### PAGE EXCERPT
Begin
Last updated on January 18, 2024

Field of Ruin - Illustration by Chris Ostrowski

Field of Ruin | Illustration by Chris Ostrowski

Every deck needs answers to your opponents’ threats. Whether all at once or one at a time, you need options to get rid of what’s in the way of your ultimate goal and win the game.

Every color has its quirks when it comes to removal, but what can you expect from colorless removal? Which cards give you the most for what you put in, and how can these pieces fit into your decks? Let's dive in and find out!

What Is Colorless Removal in MTG

The Filigree Sylex - Illustration by Leanna Crossan

The Filigree Sylex | Illustration by Leanna Crossan

Removal spells can move permanents from the battlefield to hard-to-reach places, like the graveyard, exile, or the bottom of their controller’s library. This can be done with “destroy” or “exile” rules text, by reducing a creature’s toughness, by dealing damage to a creature or planeswalker, and through forced sacrifices. Colorless removal has no colored mana pips in its casting cost or rules text.

Most of the artifacts in Magic are colorless, so it stands to reason that lots of colorless removal options are artifacts. Colorless is also the color of the Eldrazi, so expect to read about a few of them here. Lands are also permanents with colorless identities, and some of them have sacrifice-to-remove abilities.

Annihilator is a common mechanic on colorless removal creatures, forcing a defending player to sacrifice permanents when the annihilator creature attacks. Artifacts that act as removal often ask you to sacrifice them to gain their effect. Some artifacts also have the strength of their removal determined by counters (often charge counters) that you’ve pumped into them before activating the removal.
End
### EXCERPTED DATA
Begin
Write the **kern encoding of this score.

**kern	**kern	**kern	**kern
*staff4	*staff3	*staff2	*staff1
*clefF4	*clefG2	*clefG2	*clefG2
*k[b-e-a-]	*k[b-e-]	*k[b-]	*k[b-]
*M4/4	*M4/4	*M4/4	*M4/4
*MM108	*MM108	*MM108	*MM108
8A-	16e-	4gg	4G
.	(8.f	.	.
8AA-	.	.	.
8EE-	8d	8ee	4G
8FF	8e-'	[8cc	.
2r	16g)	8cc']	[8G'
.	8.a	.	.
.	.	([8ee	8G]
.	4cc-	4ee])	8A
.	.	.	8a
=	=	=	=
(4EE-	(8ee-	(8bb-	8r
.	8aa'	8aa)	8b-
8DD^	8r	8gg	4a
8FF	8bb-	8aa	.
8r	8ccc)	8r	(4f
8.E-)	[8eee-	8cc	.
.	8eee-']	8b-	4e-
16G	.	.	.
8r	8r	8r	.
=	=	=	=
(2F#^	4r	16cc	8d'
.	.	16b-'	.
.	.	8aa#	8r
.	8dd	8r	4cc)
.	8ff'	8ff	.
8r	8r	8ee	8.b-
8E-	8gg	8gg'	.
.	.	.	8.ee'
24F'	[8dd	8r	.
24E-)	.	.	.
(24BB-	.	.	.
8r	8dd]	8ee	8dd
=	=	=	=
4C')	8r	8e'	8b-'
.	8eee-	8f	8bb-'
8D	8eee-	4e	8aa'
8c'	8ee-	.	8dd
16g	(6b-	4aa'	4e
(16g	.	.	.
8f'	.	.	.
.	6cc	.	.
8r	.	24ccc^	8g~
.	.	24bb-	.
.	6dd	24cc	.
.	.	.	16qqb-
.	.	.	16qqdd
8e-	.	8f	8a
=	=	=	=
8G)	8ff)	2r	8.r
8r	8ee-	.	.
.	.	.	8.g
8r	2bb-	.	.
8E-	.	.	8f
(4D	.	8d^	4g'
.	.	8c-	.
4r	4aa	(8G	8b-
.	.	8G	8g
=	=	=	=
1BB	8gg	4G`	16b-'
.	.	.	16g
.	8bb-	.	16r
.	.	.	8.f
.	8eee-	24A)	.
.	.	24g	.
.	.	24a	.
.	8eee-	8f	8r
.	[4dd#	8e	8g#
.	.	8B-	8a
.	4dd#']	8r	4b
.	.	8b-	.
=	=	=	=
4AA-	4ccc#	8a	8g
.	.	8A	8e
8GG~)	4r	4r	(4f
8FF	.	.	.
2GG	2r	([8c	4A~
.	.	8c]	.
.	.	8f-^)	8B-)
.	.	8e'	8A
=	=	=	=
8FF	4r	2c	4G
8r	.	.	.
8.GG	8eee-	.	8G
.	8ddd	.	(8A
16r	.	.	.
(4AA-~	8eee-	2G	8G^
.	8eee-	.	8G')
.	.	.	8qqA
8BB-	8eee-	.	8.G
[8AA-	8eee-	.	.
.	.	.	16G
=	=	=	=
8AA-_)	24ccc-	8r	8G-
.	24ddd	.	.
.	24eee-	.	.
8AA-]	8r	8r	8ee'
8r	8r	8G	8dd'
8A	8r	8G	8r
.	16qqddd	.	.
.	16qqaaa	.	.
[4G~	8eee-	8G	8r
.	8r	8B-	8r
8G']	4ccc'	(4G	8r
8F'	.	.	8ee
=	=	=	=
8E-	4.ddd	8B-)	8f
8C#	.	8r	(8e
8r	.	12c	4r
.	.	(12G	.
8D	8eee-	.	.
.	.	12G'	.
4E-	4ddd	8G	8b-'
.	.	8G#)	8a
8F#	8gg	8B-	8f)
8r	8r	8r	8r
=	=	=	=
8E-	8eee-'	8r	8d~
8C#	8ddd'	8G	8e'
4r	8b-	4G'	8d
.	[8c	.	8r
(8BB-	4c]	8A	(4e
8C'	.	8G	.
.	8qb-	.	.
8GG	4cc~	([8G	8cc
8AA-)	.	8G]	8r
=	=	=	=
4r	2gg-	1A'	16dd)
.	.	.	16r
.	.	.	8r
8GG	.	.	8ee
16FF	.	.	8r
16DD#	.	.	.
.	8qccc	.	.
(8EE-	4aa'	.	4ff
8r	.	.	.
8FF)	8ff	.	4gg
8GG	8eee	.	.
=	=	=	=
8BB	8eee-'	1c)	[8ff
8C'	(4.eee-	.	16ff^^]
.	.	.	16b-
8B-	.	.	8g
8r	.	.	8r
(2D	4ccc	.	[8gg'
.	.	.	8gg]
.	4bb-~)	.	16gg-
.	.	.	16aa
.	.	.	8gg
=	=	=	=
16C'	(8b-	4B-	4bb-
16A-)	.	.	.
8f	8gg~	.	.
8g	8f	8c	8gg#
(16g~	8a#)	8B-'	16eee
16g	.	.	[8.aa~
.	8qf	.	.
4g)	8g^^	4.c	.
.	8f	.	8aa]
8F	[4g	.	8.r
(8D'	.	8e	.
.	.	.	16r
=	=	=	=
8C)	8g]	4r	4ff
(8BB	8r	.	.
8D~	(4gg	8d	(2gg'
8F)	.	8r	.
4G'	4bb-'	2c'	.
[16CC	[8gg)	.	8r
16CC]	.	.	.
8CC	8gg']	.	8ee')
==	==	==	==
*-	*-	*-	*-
End
### EXERCISE TASK
Could you quote the colorless removal article from "Most of the" to "activating the removal."?

### THE ANSWER
Most of the artifacts in Magic are colorless, so it stands to reason that lots of colorless removal options are artifacts. Colorless is also the color of the Eldrazi, so expect to read about a few of them here. Lands are also permanents with colorless identities, and some of them have sacrifice-to-remove abilities.

Annihilator is a common mechanic on colorless removal creatures, forcing a defending player to sacrifice permanents when the annihilator creature attacks. Artifacts that act as removal often ask you to sacrifice them to gain their effect. Some artifacts also have the strength of their removal determined by counters (often charge counters) that you’ve pumped into them before activating the removal.